Quote verbatim everything from the start of the data down to and including the line that contains "title ETL –".

>>>

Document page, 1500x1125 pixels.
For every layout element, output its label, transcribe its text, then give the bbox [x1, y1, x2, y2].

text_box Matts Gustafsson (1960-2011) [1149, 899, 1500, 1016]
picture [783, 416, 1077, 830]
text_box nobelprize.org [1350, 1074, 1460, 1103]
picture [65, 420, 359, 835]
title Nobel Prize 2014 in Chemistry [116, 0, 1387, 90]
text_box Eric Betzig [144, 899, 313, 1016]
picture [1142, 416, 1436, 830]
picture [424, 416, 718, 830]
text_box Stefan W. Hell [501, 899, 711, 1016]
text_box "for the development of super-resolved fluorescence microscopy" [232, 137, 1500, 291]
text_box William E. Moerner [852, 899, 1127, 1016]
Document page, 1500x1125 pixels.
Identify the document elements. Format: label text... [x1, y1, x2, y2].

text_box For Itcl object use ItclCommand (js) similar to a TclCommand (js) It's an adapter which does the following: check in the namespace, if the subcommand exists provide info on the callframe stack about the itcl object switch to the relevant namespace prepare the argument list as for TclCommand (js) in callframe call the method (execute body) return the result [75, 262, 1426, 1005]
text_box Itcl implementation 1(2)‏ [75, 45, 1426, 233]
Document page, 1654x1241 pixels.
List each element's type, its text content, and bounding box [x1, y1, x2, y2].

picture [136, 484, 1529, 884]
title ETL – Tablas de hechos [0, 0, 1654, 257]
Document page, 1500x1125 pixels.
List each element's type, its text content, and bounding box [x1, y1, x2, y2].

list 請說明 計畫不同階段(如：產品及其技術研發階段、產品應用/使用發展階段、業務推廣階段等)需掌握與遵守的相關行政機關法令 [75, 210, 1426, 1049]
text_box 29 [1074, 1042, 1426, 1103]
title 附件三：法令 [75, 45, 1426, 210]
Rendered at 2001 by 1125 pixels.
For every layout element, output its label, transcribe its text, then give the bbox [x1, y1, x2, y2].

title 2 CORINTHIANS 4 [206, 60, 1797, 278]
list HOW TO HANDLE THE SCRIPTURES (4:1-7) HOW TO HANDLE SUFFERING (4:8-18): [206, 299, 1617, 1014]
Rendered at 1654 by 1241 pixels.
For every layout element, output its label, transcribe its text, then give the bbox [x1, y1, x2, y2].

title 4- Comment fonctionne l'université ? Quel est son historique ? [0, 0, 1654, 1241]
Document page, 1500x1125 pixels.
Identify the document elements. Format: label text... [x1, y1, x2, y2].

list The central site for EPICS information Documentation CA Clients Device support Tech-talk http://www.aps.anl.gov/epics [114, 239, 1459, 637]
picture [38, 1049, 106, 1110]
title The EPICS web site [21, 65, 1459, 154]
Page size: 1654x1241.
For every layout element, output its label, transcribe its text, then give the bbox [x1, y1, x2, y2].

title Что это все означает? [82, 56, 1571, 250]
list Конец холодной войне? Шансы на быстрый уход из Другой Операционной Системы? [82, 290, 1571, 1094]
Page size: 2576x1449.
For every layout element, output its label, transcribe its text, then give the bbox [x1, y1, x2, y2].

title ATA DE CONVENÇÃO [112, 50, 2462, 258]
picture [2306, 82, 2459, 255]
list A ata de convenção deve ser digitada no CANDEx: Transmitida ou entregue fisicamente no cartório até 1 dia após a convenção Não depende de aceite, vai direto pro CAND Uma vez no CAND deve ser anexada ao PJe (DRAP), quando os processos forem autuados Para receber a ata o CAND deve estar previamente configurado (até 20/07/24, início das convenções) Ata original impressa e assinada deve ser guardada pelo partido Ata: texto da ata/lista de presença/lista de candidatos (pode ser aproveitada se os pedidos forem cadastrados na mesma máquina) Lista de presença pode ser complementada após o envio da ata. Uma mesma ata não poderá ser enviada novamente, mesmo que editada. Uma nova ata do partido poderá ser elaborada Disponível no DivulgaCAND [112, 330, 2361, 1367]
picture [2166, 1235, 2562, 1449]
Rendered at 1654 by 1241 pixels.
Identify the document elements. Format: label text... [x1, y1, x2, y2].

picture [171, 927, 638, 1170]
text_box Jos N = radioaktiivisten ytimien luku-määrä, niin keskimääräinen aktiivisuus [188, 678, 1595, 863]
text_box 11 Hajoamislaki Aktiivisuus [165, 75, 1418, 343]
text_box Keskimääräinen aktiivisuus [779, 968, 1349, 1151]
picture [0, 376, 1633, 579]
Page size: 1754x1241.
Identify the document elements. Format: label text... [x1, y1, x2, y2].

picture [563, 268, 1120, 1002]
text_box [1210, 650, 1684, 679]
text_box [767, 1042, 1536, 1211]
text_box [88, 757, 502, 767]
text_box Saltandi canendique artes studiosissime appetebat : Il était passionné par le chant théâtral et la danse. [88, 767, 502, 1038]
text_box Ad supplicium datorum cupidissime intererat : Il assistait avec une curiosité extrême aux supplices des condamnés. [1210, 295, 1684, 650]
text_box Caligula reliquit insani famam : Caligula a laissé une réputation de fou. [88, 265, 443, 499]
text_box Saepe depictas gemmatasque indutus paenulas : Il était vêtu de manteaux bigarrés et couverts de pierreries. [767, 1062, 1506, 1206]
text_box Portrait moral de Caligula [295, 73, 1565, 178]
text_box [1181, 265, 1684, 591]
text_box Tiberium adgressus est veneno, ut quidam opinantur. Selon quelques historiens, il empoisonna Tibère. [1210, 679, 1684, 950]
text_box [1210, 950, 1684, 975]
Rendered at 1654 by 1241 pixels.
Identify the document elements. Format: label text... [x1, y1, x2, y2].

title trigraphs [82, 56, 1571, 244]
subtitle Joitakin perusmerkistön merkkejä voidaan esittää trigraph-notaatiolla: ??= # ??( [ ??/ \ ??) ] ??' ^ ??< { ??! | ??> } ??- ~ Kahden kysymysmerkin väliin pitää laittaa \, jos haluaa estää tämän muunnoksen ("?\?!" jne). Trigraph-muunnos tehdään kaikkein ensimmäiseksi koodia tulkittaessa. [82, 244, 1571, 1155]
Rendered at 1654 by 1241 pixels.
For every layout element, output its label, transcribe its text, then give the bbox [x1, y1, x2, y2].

<<<

# [Exercise response]
Document page, 1500x1125 pixels.
For every layout element, output its label, transcribe its text, then give the bbox [x1, y1, x2, y2].

text_box Matts Gustafsson (1960-2011) [1149, 899, 1500, 1016]
picture [783, 416, 1077, 830]
text_box nobelprize.org [1350, 1074, 1460, 1103]
picture [65, 420, 359, 835]
title Nobel Prize 2014 in Chemistry [116, 0, 1387, 90]
text_box Eric Betzig [144, 899, 313, 1016]
picture [1142, 416, 1436, 830]
picture [424, 416, 718, 830]
text_box Stefan W. Hell [501, 899, 711, 1016]
text_box "for the development of super-resolved fluorescence microscopy" [232, 137, 1500, 291]
text_box William E. Moerner [852, 899, 1127, 1016]
Document page, 1500x1125 pixels.
Identify the document elements. Format: label text... [x1, y1, x2, y2].

text_box For Itcl object use ItclCommand (js) similar to a TclCommand (js) It's an adapter which does the following: check in the namespace, if the subcommand exists provide info on the callframe stack about the itcl object switch to the relevant namespace prepare the argument list as for TclCommand (js) in callframe call the method (execute body) return the result [75, 262, 1426, 1005]
text_box Itcl implementation 1(2)‏ [75, 45, 1426, 233]
Document page, 1654x1241 pixels.
List each element's type, its text content, and bounding box [x1, y1, x2, y2].

picture [136, 484, 1529, 884]
title ETL – Tablas de hechos [0, 0, 1654, 257]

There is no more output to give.